問題は、規範なき時代において、いかにして自らの主体性を確立できるかにある。これは外部の規範に依存する規範依存型の心性を克服し、規範選択型あるいは規範創造型の心性を自らの内部に育まなければ、実現できないことだろう。このような規範依存型人間から規範選択型人間への変容(ないし移行)のモデルを提供してくれるのが、人格変容のトランスパーソナル・モデルなのである。
本書の狙いはトランスパーソナルの動向を概観した上で、トランスパーソナル的なものの考え方をさまざまな角度から検討し、それが現代社会にもつ意義を浮き彫りにすることにある。「超能力」や「オカルト」、「霊的なもの」に対する関心が高まっている現在、批判精神をしっかりもってそうした領域にアプローチする必要性を説くトランスパーソナルの姿勢は、今後ますます重要なものになってくるものと確信する。
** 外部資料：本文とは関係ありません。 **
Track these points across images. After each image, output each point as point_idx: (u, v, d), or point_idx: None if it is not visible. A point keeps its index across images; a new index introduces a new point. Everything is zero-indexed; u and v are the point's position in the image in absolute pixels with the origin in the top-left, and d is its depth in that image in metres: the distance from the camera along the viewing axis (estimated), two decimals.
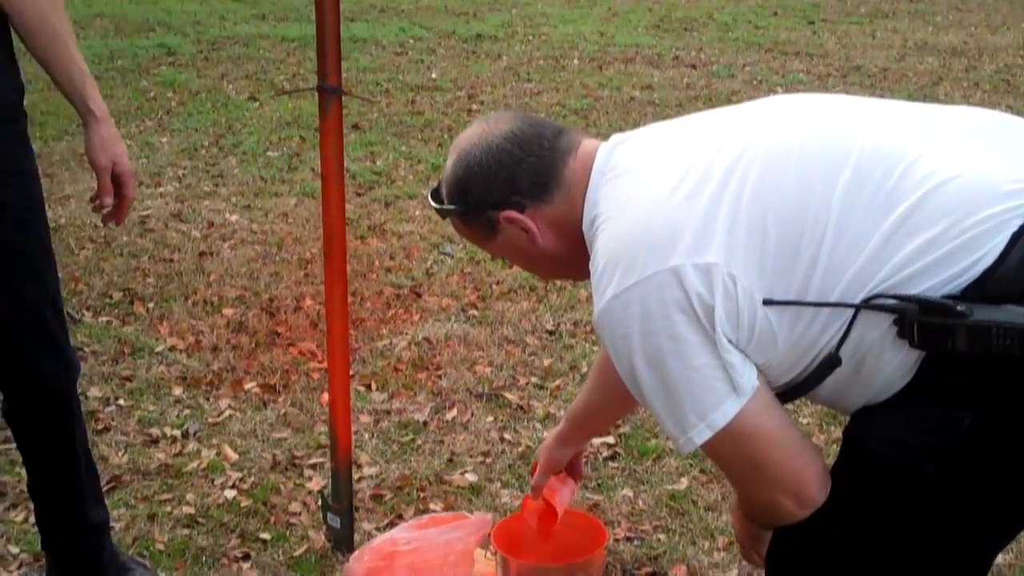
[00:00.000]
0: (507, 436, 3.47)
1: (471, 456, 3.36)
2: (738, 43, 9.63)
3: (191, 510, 3.08)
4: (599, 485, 3.18)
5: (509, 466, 3.30)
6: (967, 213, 1.58)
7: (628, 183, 1.77)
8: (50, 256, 2.43)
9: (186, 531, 2.99)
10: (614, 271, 1.67)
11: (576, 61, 8.95)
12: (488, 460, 3.34)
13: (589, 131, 6.63)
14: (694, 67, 8.70)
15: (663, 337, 1.64)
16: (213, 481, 3.22)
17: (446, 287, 4.56)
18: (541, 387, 3.77)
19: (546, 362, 3.92)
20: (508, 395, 3.70)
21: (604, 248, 1.72)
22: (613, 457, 3.34)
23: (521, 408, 3.63)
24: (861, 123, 1.75)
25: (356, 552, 2.42)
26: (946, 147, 1.68)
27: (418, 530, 2.44)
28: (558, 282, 4.52)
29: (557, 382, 3.79)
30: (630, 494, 3.16)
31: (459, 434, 3.48)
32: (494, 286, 4.56)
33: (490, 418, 3.57)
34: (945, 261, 1.58)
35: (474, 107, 7.43)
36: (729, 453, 1.74)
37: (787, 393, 1.76)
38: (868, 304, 1.59)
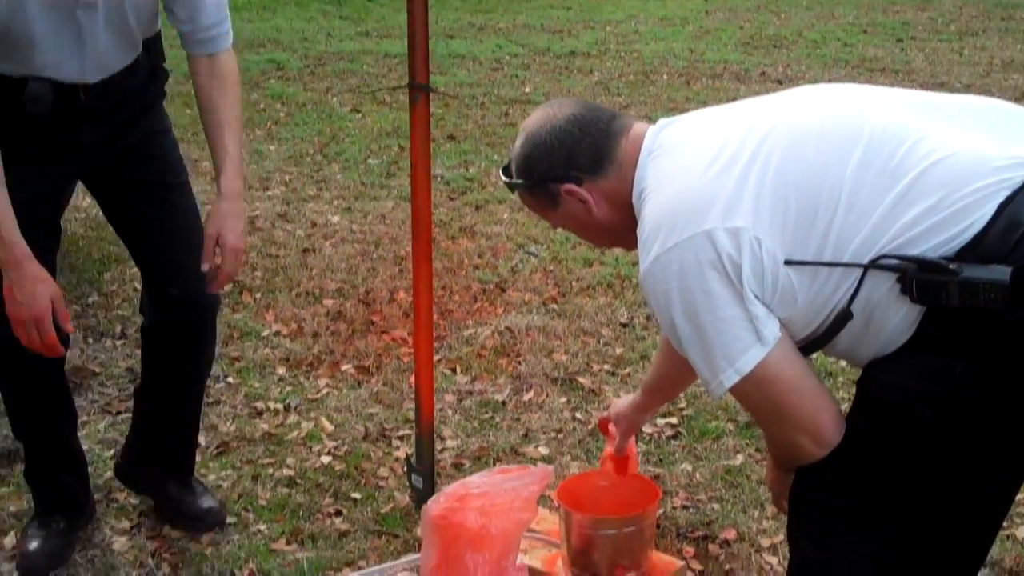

さらにわれわれは生態系の崩壊や暴力の蔓延にシンボライズされる現代の危機が、単なる社会的なアプローチによって解決できるものではないことを認識しておかなければならない。
現代の問題は死を拒絶し、生に執着する現代人の心のあり方に密接に関わっている。したがって、現代の危機を乗り越えていくには、死を受容する態度を養い、これまで魂とか霊と呼ばれてきたものに対する新たなアプローチを育んでいくことが必要である。
その点でも、「霊性」を心理学の枠組みで捉え返そうとするトランスパーソナルの動向は注目に値するものである。